Stored data entries:
┏━━
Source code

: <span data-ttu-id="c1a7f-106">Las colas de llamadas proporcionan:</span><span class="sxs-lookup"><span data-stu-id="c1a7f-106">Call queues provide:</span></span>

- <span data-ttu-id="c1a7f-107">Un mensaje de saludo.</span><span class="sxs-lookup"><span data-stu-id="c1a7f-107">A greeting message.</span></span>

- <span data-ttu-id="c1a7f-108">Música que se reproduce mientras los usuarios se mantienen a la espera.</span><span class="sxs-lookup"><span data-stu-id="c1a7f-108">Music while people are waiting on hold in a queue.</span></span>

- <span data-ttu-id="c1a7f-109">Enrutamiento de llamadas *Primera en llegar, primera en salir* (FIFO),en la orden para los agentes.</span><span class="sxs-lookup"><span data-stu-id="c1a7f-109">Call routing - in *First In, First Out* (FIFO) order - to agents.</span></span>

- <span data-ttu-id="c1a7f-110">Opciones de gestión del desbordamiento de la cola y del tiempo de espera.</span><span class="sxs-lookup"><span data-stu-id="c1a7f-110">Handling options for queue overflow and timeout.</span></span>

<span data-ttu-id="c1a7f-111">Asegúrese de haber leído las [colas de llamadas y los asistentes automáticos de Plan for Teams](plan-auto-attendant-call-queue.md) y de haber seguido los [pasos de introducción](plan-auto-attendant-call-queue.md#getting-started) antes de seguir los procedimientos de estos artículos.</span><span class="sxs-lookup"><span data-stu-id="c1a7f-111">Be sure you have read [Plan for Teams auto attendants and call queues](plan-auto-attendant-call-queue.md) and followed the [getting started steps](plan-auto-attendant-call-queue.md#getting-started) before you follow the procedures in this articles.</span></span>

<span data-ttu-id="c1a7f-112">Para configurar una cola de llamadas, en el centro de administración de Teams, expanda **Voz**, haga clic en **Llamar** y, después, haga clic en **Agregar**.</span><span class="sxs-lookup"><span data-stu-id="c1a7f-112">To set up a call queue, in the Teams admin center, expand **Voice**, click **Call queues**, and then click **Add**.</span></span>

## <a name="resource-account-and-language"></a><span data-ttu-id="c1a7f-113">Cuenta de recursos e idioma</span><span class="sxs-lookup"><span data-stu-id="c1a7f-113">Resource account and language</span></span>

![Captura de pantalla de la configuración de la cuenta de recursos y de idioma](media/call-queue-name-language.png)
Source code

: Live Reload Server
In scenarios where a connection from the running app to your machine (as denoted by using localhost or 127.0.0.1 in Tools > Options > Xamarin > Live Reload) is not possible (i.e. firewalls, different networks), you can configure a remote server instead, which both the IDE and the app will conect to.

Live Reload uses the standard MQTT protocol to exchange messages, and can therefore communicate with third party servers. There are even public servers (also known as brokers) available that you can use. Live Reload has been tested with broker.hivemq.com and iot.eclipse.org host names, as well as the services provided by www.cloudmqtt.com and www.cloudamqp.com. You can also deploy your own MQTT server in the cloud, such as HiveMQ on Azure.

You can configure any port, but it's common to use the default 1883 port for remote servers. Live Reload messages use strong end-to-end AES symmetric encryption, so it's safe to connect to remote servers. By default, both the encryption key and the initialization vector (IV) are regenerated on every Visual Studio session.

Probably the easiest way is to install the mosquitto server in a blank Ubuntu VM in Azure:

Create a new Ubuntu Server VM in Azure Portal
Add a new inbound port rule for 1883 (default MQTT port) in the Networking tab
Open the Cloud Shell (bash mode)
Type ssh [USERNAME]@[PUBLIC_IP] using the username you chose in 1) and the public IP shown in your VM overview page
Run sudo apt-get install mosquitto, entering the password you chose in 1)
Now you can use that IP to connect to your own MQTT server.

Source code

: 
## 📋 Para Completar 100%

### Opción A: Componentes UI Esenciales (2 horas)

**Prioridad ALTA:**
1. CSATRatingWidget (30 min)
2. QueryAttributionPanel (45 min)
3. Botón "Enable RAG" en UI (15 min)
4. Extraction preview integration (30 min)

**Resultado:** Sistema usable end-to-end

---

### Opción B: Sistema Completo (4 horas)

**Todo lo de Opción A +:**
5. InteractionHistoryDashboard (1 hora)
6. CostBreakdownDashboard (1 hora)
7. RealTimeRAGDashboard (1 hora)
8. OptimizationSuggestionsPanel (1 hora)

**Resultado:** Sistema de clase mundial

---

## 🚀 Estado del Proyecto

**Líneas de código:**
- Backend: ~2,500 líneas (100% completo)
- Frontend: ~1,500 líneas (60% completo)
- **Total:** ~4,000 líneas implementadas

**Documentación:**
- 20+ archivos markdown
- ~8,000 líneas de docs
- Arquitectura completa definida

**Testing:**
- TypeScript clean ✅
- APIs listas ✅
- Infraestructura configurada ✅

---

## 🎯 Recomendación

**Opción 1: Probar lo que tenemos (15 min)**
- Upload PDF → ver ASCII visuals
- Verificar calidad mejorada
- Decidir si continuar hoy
┗━━
PROBLEM TO WORK ON: Starting with the first line of the entries and ending with the line that has "in a queue.</span></span>", copy each line exactly and add nothing.

RESULT OF THIS TASK:
Source code

: <span data-ttu-id="c1a7f-106">Las colas de llamadas proporcionan:</span><span class="sxs-lookup"><span data-stu-id="c1a7f-106">Call queues provide:</span></span>

- <span data-ttu-id="c1a7f-107">Un mensaje de saludo.</span><span class="sxs-lookup"><span data-stu-id="c1a7f-107">A greeting message.</span></span>

- <span data-ttu-id="c1a7f-108">Música que se reproduce mientras los usuarios se mantienen a la espera.</span><span class="sxs-lookup"><span data-stu-id="c1a7f-108">Music while people are waiting on hold in a queue.</span></span>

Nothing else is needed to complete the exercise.